◆ What is expected ◆
Take the line that contains "pinky mcp: (187, 195)" and each line after it to the end of the data below, and set them down exactly, omitting pictures.

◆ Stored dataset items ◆

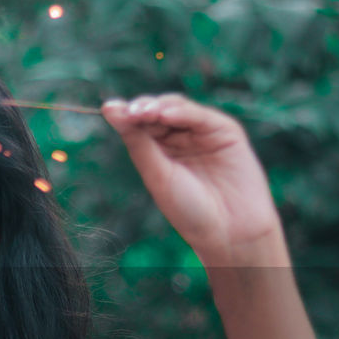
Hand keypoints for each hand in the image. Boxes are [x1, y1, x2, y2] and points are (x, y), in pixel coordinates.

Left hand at [101, 94, 286, 265]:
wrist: (229, 232)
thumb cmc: (189, 210)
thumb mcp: (157, 174)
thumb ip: (137, 141)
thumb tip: (109, 109)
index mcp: (157, 151)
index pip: (139, 125)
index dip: (126, 115)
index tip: (110, 109)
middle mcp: (179, 139)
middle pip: (156, 111)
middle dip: (142, 108)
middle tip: (129, 111)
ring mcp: (202, 133)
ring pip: (177, 108)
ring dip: (159, 107)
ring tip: (144, 112)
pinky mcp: (225, 132)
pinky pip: (201, 116)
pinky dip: (183, 112)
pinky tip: (166, 114)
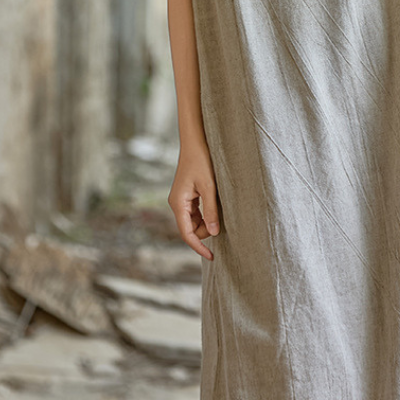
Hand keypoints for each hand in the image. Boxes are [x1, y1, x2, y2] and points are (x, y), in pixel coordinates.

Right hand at [167, 145, 220, 260]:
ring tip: (221, 212)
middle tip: (223, 224)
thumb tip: (214, 233)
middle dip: (205, 232)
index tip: (212, 256)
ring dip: (206, 223)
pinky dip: (205, 214)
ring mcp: (181, 200)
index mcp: (178, 203)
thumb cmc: (202, 161)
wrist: (195, 142)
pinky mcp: (187, 195)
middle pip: (190, 229)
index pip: (187, 233)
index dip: (199, 247)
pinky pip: (195, 212)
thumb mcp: (209, 187)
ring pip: (193, 221)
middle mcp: (176, 204)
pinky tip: (216, 208)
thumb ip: (211, 211)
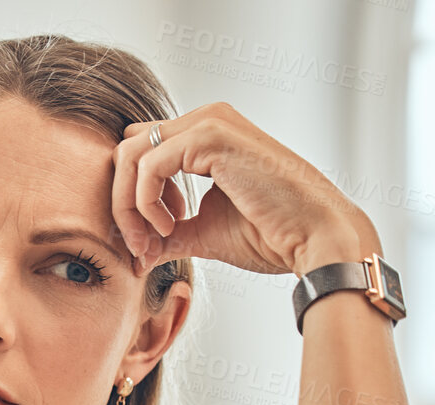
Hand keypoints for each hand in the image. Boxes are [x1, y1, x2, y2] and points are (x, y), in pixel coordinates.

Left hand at [111, 102, 376, 278]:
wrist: (314, 237)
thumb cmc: (271, 235)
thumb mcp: (203, 233)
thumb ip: (166, 233)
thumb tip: (135, 253)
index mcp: (203, 136)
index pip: (139, 153)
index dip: (129, 198)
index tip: (148, 239)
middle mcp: (204, 120)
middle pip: (126, 150)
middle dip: (121, 202)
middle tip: (140, 245)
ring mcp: (208, 123)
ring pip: (130, 154)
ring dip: (128, 206)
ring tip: (153, 241)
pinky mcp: (211, 136)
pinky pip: (148, 165)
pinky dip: (145, 202)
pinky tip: (168, 227)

◆ Task response ◆
pinky mcp: (187, 195)
middle pip: (190, 229)
index pip: (187, 233)
index dip: (199, 247)
pinky pip: (195, 212)
thumb mcp: (209, 187)
ring pip: (193, 221)
middle mcp: (176, 204)
pinky tip: (216, 208)
thumb ip: (211, 211)
Hand keypoints for each hand in the image. Boxes are [x1, y1, x2, y2] and points are (x, y), in pixel coordinates.

Left hand at [111, 102, 376, 278]:
wrist: (314, 237)
thumb cmc: (271, 235)
thumb mcp: (203, 233)
thumb ip: (166, 233)
thumb tip: (135, 253)
index mcp: (203, 136)
index pip: (139, 153)
index dip: (129, 198)
index tip: (148, 239)
middle mcp: (204, 120)
middle pip: (126, 150)
middle dip: (121, 202)
middle tip: (140, 245)
ring mcp: (208, 123)
ring pip: (130, 154)
ring dip: (128, 206)
ring tip: (153, 241)
pinky mcp: (211, 136)
pinky pip: (148, 165)
pinky dip: (145, 202)
pinky tip: (168, 227)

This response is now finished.